In recent decades, the Horn of Africa has increasingly played host to a fierce competition for influence, stemming from geopolitical rivalries in the Middle East. Typically, such dynamics feed fears of destabilization, particularly in a region with such a troubled recent history of violence.
While these struggles for influence have, at times, exacerbated problematic dynamics, for the most part these fears have proved to be exaggerated. For the most part, African governments have managed to extract significant material benefits, while Middle Eastern leaders have not militarized the region to the extent that some thought possible at times of maximum tension. A case could even be made that, far from destabilizing the region, power politics in the Middle East have materially contributed to the region’s stability.
The War on Terror, and later the regional tensions exacerbated by the 2011 Arab Uprisings, were the most important catalyst for increased Middle Eastern engagement in the region.
Somalia, in many ways, has been the most contested area. Qatari involvement in the country dates back to the 2000s, but since then, several Middle Eastern powers have used their wealth to support different candidates. The 2012 and 2017 presidential elections were particularly crucial moments, with Qatar’s preferred candidates victorious both times. The UAE, meanwhile, has secured deals with the breakaway Somali state of Somaliland and the semi-autonomous Somali region of Puntland to establish bases and commercial ports there. Turkey, a regional rival of both Abu Dhabi and Riyadh, has established a base in Somalia and explored the possibility of a naval base in Sudan.
Eritrea has also been seen as a strategically important ally – used for a time by the Iranians to smuggle arms to Gaza. In 2015, Saudi Arabia and the UAE persuaded President Isais Afwerki to abandon ties with Iran, instead joining their coalition against Tehran’s Houthi allies in the Yemen war and allowing Abu Dhabi to use Eritrea’s port of Assab as a military base. As part of this effort to strengthen their military footprint in the region, Riyadh also turned to neighbouring Djibouti, agreeing to build a new Saudi military base there.

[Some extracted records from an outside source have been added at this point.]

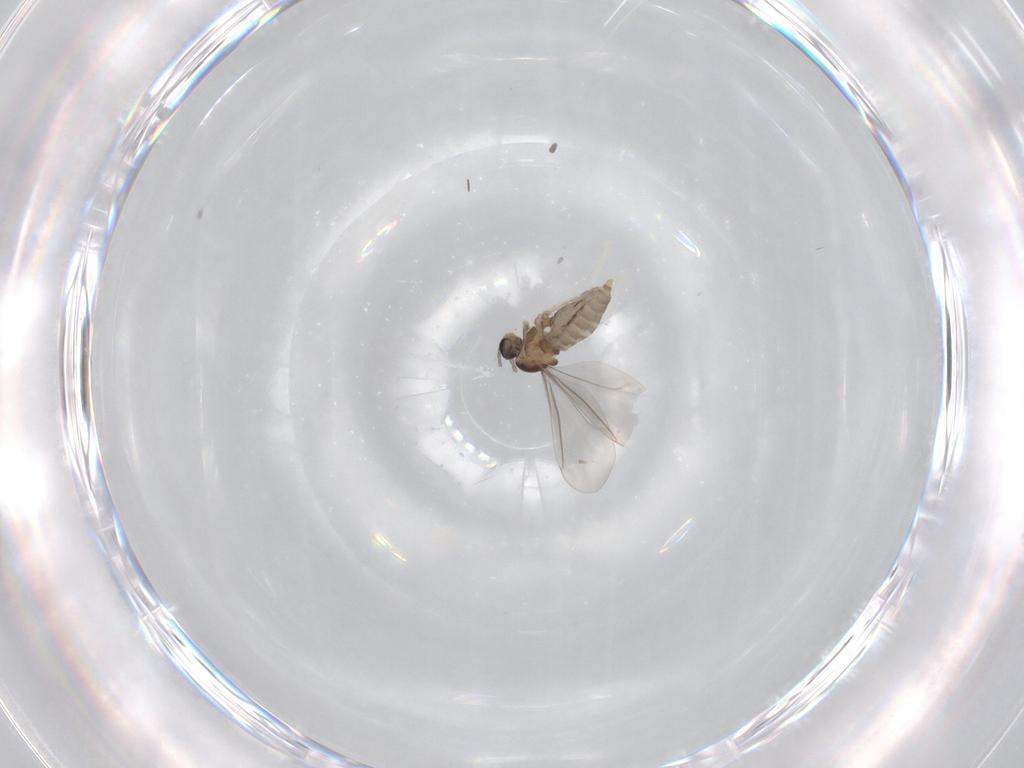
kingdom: Animalia
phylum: Arthropoda
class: Insecta
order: Diptera
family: Cecidomyiidae
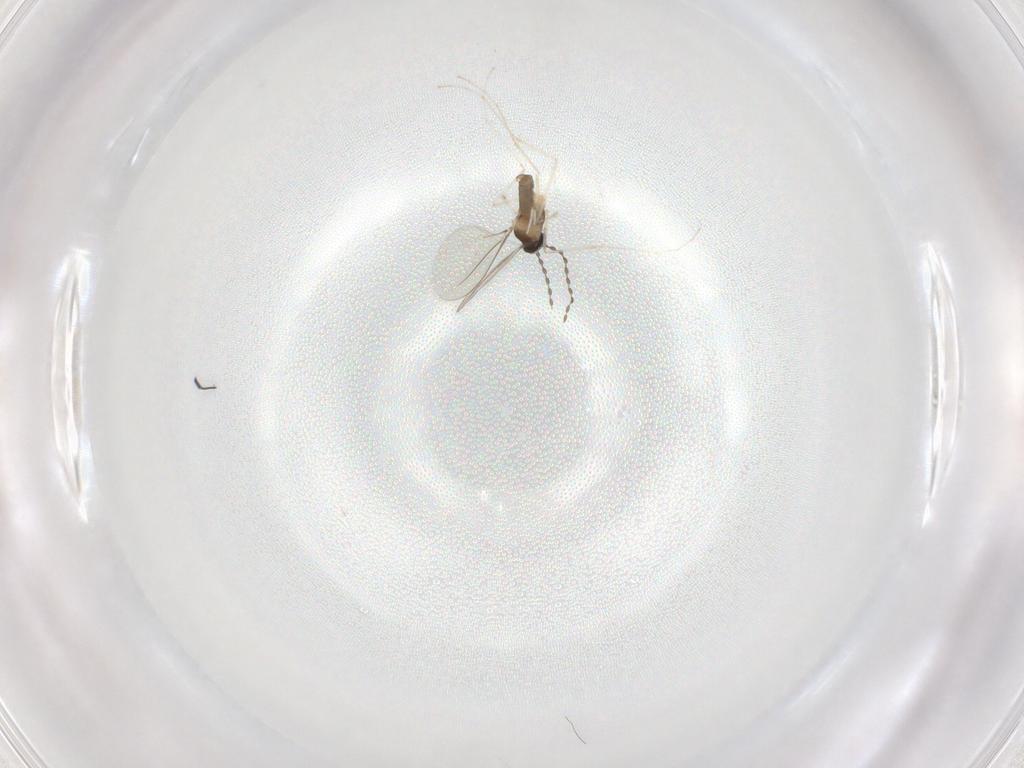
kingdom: Animalia
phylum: Arthropoda
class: Insecta
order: Diptera
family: Cecidomyiidae
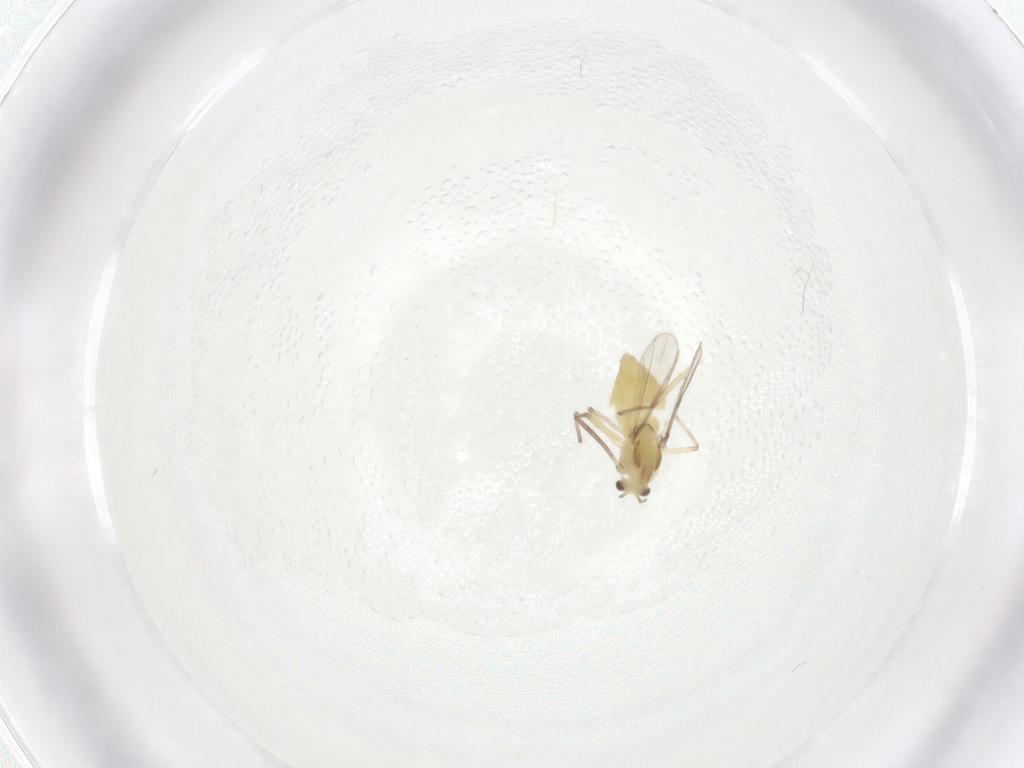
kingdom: Animalia
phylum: Arthropoda
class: Insecta
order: Diptera
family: Chironomidae
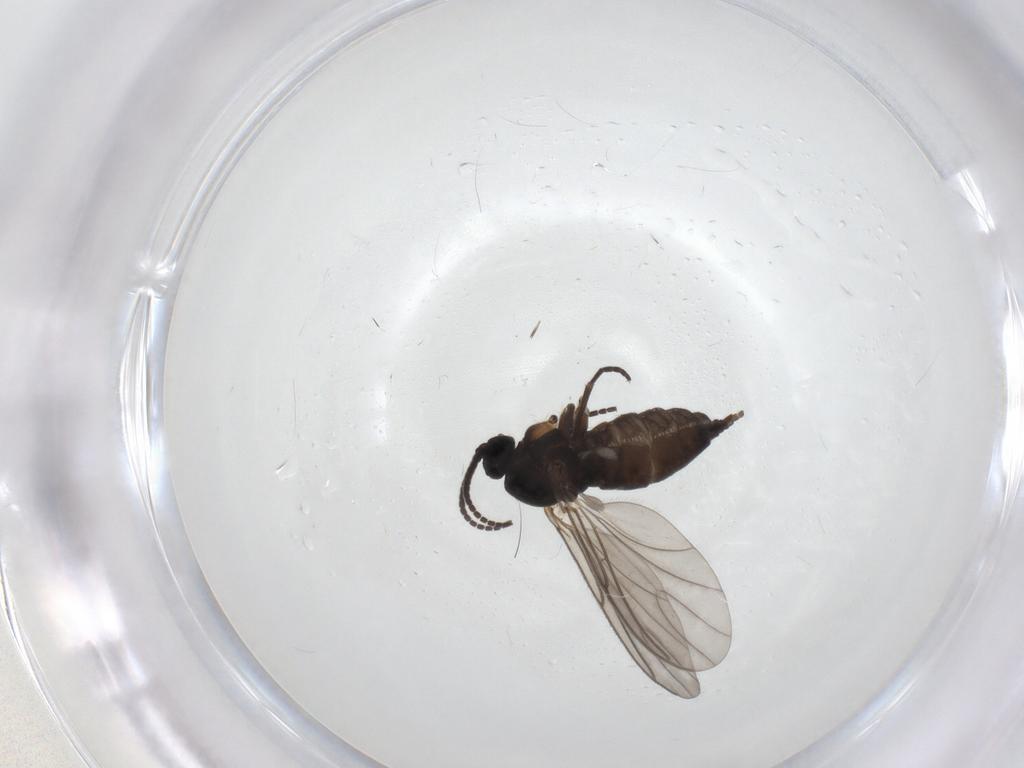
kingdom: Animalia
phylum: Arthropoda
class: Insecta
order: Diptera
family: Sciaridae
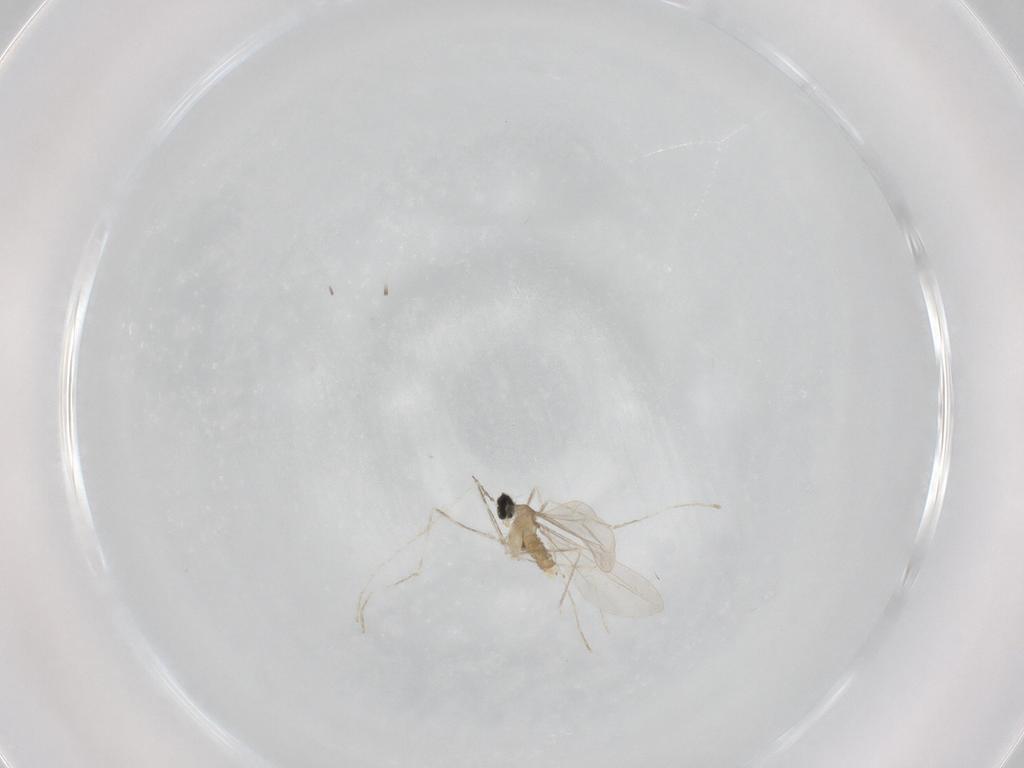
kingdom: Animalia
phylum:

Despite this, the much-feared militarization of the region has not, for the most part, come to fruition. While the UAE did use Assab as a base for a while, it later dismantled much of its military presence as it reduced its role in Yemen. Meanwhile, the bases in Somaliland and Puntland have not yet been developed, nor has the Saudi base in Djibouti. Turkey’s Mogadishu base was primarily used for training Somalia’s security forces rather than to house the Turkish military, and the Sudanese naval position never materialized.
This is due in large part to the fact that tensions within the Middle East itself have cooled, with notable rapprochements between the UAE, Saudi Arabia, Qatar, and Turkey, alongside the recent improvements in Iran-Saudi ties. The 2022 Somali election, which saw far less external competition than previously and the victory of a candidate with a ‘no enemies’ philosophy, serves as a useful indicator for the decreased level of competition.
This has meant that nations in the horn have been able to reap the rewards of the increased engagement, without suffering the consequences of destabilization. Indeed, this new strategic landscape has opened the door for Arab powers to make proactive contributions to the region’s stability. The UAE has been especially proactive, using diplomacy and strategic investment to grease the wheels of peace. The UAE’s role in brokering the historic 2018 peace agreement between Ethiopia and Eritrea after 18 years of diplomatic deadlock particularly stands out.
Elsewhere Abu Dhabi has also helped improve critical infrastructure, such as the ports of Assab, Bosaso, and Berbera. In the latter case, it further sponsored a new Berbera-Ethiopia highway, alongside the UK, that will allow the port to act as a major new outlet for Addis Ababa’s trade, boosting Somaliland’s economy. Other Middle Eastern states have similarly invested in infrastructure, notably Turkey’s upgrading of Mogadishu’s airport and port while Ankara, alongside Abu Dhabi, Riyadh and Doha have all significantly increased their deployment of aid to the Horn. Meanwhile Turkey and the UAE have joined the US, UK and other western governments in helping to train Somali (and, in the UAE’s case, Somaliland) security forces and coastguards in the twin battles against Jihadism and Piracy.
For the most part, then, leaders in the Horn can see this period of engagement as a success story. Partly, this is due to active efforts to limit the political influence of the Middle East, notably by Eritrea and Ethiopia, but is also down to the significant presence of other global powers in the Horn, notably the US, UK, EU, and China. Moreover, the rapprochements between key Middle Eastern powers have meant that concessions given away by African leaders have not been negatively exploited.
In a rapidly shifting geopolitical landscape, however, the challenge for leaders in the Horn, and in the Middle East, will be whether they can continue this balancing act. Middle Eastern states can clearly contribute to peace, stability, and development in the Horn – but the risks of destabilization should not be ignored.